_WORK TO COMPLETE_
What lines of the data include the string "teapot"? Copy them all.

Records from a dataset
"""
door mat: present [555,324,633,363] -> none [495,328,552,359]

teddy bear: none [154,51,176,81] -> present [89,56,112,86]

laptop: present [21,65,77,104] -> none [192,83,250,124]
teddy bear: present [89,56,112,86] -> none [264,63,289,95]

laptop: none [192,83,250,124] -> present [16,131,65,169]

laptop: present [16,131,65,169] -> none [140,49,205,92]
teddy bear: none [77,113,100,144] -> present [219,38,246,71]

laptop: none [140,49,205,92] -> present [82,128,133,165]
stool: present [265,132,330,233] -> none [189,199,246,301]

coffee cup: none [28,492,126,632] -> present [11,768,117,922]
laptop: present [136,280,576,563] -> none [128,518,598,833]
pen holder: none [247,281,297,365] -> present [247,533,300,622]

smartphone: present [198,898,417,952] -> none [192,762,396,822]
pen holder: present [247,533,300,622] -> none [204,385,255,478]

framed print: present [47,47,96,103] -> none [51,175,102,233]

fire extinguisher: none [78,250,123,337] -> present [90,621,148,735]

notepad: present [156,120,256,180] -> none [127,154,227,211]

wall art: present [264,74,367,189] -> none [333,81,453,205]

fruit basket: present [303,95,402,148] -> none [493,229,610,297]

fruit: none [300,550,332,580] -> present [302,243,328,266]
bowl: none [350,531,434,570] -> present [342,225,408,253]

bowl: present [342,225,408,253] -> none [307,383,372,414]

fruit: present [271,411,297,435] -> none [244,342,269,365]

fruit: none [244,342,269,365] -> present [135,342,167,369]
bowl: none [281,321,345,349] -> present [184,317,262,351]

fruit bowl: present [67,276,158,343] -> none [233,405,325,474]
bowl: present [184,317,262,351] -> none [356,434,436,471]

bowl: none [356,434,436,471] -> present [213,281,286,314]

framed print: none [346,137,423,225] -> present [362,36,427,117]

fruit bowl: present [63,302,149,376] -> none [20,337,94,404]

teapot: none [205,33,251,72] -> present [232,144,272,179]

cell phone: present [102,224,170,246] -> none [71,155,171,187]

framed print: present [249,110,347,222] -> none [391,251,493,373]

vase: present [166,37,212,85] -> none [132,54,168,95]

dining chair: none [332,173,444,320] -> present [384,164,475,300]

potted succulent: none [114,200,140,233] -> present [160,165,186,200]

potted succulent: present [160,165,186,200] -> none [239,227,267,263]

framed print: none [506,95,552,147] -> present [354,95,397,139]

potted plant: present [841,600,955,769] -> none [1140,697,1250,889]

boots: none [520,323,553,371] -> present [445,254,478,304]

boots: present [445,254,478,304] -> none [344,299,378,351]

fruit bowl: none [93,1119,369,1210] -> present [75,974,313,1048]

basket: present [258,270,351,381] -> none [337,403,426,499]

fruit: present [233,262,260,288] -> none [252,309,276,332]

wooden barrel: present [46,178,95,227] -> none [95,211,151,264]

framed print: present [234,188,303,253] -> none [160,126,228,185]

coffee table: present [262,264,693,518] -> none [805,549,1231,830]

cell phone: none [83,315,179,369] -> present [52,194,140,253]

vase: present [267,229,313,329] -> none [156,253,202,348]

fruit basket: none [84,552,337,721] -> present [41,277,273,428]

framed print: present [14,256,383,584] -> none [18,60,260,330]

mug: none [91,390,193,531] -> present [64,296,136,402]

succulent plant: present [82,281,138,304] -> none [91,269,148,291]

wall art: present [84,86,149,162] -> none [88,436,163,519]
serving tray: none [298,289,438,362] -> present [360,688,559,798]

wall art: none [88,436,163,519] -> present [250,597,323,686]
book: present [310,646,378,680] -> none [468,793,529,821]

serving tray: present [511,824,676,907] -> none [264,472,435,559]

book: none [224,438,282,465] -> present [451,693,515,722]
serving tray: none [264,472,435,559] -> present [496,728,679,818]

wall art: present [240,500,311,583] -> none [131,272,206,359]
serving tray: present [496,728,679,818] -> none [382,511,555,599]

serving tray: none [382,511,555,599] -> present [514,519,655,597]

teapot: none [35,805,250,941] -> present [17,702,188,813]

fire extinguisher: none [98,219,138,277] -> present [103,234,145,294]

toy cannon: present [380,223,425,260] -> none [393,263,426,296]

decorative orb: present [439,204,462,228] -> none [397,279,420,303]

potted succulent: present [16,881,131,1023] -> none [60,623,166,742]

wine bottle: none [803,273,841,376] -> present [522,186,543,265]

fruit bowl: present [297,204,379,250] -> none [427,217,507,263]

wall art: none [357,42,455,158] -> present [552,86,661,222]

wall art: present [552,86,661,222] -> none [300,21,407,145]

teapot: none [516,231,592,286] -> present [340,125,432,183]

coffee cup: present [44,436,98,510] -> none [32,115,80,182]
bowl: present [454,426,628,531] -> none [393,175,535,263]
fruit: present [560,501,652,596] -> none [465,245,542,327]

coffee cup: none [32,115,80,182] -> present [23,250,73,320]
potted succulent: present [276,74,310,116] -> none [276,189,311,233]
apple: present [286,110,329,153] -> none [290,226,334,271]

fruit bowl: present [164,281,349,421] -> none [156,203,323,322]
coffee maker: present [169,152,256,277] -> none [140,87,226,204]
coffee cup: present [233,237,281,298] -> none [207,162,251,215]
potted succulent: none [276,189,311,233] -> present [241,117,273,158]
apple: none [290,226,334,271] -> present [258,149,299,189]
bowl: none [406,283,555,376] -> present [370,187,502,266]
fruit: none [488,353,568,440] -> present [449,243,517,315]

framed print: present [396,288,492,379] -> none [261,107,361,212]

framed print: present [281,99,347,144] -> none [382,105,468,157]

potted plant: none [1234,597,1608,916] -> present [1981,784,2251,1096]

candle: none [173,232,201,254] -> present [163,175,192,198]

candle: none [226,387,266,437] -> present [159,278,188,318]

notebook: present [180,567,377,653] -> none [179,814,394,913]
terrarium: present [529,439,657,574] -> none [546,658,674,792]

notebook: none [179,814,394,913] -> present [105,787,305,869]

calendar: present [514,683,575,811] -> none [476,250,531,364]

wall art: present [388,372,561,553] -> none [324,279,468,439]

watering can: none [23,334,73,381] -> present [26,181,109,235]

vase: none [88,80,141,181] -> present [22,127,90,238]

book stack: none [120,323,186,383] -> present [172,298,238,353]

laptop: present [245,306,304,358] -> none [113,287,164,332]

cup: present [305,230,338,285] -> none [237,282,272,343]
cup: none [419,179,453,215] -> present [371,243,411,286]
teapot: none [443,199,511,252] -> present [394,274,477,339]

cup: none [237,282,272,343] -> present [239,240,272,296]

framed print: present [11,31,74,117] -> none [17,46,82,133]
"""
_RESPONSE AREA_
teapot: none [205,33,251,72] -> present [232,144,272,179]
teapot: none [35,805,250,941] -> present [17,702,188,813]
teapot: none [516,231,592,286] -> present [340,125,432,183]
teapot: none [443,199,511,252] -> present [394,274,477,339]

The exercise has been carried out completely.